Input data.
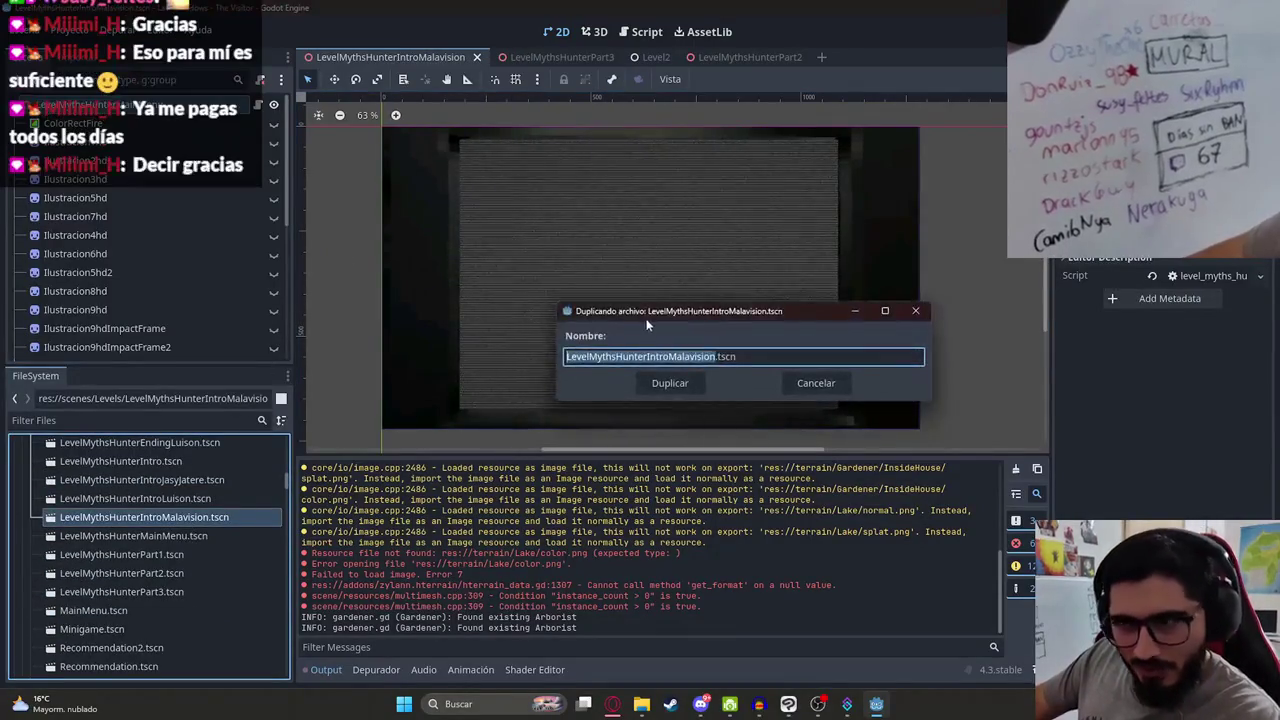
{"action": "left_click", "coordinate": [657, 356]}
{"action": "left_click_drag", "start_coordinate": [669, 356], "coordinate": [649, 357]}
{"action": "type", "text": "Ending"}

Description of the task.
The answer should be one number, the count of lines in the data that include the string "coordinate".

Output.
2